Quick Interpretation Guide
| RT60 Range | General Sound Character | Common Use Cases |
|---|---|---|
| Below 0.3 s | Very dry, tight, highly controlled | Voice booths, isolation spaces, close-mic work |
| 0.3 to 0.6 s | Clear, focused, good speech intelligibility | Studios, offices, classrooms, conference rooms |
| 0.6 to 1.2 s | Natural, moderately live | Living rooms, rehearsal rooms, small venues |
| Above 1.2 s | Live, spacious, more wash and persistence | Halls, sanctuaries, large open interior spaces |
Common Input Mistakes
- Leaving out the ceiling or floor when calculating total surface area.
- Entering absorption as a percentage instead of a decimal value.
- Using a single material coefficient for a room that actually contains many different finishes.
- Mixing metric and imperial values in manual calculations.
- Assuming reverberation is identical at all frequencies; in reality, low, mid, and high frequencies can decay differently.
When This Estimate Works Best
This type of calculation is most useful for enclosed rooms where sound is reasonably diffuse and the goal is to estimate overall reverberation behavior.

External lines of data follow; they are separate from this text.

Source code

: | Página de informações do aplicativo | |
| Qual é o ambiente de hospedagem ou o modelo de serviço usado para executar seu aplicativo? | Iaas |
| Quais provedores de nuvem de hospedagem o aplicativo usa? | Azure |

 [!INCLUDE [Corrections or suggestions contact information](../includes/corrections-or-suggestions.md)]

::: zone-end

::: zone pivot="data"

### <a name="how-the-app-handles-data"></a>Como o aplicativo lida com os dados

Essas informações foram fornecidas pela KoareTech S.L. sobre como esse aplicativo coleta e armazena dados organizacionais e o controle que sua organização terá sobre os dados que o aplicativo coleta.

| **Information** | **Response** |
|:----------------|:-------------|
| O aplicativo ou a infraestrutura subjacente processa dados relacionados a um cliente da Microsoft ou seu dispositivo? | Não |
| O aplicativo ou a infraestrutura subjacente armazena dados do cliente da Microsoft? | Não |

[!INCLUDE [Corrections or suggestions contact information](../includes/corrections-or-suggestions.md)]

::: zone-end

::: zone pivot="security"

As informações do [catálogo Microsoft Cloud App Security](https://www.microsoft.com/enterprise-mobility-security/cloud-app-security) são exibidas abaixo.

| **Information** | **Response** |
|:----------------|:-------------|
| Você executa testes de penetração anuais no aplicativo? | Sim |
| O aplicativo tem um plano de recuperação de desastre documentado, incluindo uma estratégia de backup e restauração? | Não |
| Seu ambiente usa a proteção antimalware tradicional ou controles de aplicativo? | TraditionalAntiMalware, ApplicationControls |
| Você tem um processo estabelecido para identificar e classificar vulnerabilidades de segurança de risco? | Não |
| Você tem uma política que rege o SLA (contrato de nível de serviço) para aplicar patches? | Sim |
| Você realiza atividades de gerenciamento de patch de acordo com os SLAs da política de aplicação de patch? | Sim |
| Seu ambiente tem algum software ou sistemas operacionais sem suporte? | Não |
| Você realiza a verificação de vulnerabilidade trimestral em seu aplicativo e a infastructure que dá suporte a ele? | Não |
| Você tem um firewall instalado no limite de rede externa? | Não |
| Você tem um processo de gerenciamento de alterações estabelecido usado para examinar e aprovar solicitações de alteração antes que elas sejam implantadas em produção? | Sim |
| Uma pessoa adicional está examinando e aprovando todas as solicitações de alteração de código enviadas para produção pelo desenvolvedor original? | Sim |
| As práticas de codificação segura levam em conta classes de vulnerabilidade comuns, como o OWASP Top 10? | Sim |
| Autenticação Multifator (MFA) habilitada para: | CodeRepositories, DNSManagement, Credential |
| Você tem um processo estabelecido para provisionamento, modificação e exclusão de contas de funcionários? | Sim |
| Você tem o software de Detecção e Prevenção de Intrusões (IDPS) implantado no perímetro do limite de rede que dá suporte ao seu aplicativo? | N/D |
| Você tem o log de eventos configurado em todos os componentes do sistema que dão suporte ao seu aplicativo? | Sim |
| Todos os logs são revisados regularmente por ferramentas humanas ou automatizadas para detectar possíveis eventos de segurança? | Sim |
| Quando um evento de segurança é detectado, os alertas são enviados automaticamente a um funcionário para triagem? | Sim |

It is less precise in highly irregular spaces, extremely absorptive rooms, very small rooms with strong standing-wave effects, or environments dominated by discrete echoes rather than smooth decay.
Why RT60 Matters
Reverb decay directly affects speech clarity, musical warmth, recording quality, and listener comfort. A shorter RT60 usually improves articulation and control, while a longer RT60 tends to create a fuller and more spacious sound. The ideal target depends on whether the room is meant for speaking, mixing, practicing, worship, performance, or everyday listening.